I really hated to be party to all that, helping the rich get richer; but I was so near to retirement that I didn’t have the courage to quit. I stuck it out, got migraines, and told myself that the unfortunate soul on the other side of the desk was lucky to have me firing them rather than someone else who might actually get a kick out of it.
One day, I got the idea to fix all the world’s problems. And I did.
I wrote a book - fiction of course. It was a murder mystery based on the whole outsourcing/globalization fiasco that was ruining people’s lives here. I created a make-believe company with imaginary people and spent evenings and weekends writing, trying to be to the information technology industry what John Grisham has been to the legal profession, trying to show its inherent meanness, and make the evildoers pay, so to speak.
When it was finished, several well-known people in the publishing business gave me very positive feedback...told me how the story needed to be told and that I was the one to tell it, said I was going to have a breakout novel, etc. etc.
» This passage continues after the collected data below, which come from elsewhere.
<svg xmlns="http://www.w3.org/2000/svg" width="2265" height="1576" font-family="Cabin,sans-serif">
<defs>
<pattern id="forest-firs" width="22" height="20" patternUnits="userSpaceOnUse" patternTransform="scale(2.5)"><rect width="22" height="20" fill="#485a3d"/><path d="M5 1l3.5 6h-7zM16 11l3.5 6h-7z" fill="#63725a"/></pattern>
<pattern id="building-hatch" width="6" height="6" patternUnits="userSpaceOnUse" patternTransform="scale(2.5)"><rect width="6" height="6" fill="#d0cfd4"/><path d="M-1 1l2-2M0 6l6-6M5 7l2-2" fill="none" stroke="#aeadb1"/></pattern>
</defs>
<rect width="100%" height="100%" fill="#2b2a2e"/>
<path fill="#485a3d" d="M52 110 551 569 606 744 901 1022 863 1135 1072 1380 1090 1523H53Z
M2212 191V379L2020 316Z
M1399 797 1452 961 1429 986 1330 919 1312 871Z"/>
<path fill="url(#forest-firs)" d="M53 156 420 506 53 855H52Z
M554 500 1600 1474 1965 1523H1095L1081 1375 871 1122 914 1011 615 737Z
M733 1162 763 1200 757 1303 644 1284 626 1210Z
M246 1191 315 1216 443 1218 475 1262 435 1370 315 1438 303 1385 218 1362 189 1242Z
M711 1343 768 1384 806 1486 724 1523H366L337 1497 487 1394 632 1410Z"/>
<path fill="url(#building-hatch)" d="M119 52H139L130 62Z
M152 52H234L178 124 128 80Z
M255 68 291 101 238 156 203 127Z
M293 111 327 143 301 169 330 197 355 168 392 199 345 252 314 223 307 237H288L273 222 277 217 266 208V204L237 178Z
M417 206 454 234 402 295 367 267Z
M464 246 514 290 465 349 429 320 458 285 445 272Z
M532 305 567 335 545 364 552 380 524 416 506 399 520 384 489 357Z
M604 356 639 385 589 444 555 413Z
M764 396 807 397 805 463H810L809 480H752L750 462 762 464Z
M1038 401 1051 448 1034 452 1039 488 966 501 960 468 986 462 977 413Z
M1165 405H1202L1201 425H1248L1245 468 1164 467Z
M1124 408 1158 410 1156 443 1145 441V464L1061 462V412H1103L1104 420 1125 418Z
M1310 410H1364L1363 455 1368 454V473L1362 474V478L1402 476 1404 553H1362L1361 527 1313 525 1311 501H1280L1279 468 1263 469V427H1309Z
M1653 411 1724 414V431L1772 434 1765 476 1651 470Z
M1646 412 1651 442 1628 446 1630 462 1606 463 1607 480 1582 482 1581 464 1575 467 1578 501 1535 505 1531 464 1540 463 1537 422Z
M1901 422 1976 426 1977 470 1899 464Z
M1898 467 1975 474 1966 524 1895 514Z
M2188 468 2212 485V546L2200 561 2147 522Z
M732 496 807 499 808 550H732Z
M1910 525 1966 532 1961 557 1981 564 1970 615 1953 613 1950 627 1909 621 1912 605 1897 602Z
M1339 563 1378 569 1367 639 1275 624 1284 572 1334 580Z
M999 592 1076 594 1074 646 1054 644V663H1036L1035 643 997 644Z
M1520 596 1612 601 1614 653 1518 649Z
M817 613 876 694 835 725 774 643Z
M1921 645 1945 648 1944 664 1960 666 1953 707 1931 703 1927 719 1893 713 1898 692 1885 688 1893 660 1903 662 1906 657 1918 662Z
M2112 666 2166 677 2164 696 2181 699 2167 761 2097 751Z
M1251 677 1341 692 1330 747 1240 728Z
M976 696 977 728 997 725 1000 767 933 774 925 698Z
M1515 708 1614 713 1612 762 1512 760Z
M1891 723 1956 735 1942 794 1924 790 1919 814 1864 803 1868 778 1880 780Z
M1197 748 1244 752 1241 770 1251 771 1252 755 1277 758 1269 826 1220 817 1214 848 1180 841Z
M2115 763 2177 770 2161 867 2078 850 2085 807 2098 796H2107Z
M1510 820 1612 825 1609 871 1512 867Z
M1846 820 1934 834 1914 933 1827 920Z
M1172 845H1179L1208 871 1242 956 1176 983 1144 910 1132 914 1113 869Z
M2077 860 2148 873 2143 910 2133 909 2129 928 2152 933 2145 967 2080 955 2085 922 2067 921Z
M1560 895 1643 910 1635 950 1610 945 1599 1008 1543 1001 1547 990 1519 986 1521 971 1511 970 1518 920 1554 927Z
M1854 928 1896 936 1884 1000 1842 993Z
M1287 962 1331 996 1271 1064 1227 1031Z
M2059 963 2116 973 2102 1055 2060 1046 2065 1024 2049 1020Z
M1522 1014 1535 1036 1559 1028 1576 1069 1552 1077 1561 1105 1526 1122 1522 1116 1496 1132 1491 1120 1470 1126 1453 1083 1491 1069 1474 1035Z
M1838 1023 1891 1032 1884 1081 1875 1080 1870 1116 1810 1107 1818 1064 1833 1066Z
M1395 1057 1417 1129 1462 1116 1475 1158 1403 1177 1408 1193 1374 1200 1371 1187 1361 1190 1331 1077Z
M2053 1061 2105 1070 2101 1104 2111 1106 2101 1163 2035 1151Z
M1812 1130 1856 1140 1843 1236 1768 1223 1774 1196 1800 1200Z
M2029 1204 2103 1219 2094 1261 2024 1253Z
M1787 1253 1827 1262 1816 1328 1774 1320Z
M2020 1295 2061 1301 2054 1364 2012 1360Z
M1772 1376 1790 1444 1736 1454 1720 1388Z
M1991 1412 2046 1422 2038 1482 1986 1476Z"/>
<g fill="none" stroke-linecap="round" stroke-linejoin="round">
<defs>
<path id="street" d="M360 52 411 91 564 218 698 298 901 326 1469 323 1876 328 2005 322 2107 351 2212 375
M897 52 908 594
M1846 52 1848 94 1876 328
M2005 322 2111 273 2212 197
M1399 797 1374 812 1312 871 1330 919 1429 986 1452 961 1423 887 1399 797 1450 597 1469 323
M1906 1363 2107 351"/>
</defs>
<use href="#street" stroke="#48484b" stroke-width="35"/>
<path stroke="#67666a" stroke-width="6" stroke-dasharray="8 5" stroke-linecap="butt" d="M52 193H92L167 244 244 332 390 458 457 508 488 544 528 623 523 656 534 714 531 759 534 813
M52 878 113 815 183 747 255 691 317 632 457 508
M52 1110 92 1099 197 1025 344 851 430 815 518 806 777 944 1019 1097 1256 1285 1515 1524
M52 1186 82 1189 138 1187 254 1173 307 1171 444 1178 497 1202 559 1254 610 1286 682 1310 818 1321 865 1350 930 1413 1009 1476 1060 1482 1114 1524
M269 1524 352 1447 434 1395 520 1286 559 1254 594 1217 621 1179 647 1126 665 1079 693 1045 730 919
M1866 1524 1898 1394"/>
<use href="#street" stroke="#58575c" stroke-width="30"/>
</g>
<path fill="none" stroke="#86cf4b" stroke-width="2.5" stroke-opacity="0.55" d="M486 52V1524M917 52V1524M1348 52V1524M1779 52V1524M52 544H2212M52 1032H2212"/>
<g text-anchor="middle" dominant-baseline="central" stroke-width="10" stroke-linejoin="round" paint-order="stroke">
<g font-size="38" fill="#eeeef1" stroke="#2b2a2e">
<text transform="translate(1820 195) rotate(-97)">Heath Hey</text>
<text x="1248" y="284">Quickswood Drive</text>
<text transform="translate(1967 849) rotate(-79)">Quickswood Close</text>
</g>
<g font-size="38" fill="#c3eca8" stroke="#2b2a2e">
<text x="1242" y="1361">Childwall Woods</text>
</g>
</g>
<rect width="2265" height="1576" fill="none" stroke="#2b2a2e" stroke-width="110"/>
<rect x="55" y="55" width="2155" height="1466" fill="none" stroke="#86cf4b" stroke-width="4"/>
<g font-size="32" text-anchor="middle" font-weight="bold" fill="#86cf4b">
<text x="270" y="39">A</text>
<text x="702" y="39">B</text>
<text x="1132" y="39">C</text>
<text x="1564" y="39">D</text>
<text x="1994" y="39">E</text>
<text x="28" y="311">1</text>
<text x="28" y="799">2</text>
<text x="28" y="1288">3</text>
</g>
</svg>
Making a five-year long story short, I couldn’t find an agent, and couldn’t get a publisher to take the risk on a new writer with a genre-bending idea (came close with one but the economy pulled the rug out from under me just as I was getting in the door). I found out through the course of all the rejections, re-writes, writers’ conferences, blogs, interviews and personal conversations with writers, agents and managing editors, that the old saying about needing experience to get a job and needing a job to get experience, was also true for writing. You need to have published to get a publisher.
So I gave up, sort of.
I had a full-fledged novel ready to take flight into the marketplace and no way to get it there...no traditional way anyway. But having spent so many years working with technology, I knew that the traditional business model was going the way of the dodo.
So...I decided to take a stab at on-demand online publishing. My book has finally hit the bookstands, the cyber-bookstands; and the irony of it is that I'm actually very at home with managing a web site, an e-Store, a blog, email marketing, and the online design of promotional materials.
Who’d have thought it. The fish knows how to swim and the water looks fine.
Whether or not I succeed in making a splash remains to be seen. But I am grateful for the chance that technology has given this artsie to tell the story that needs to be told.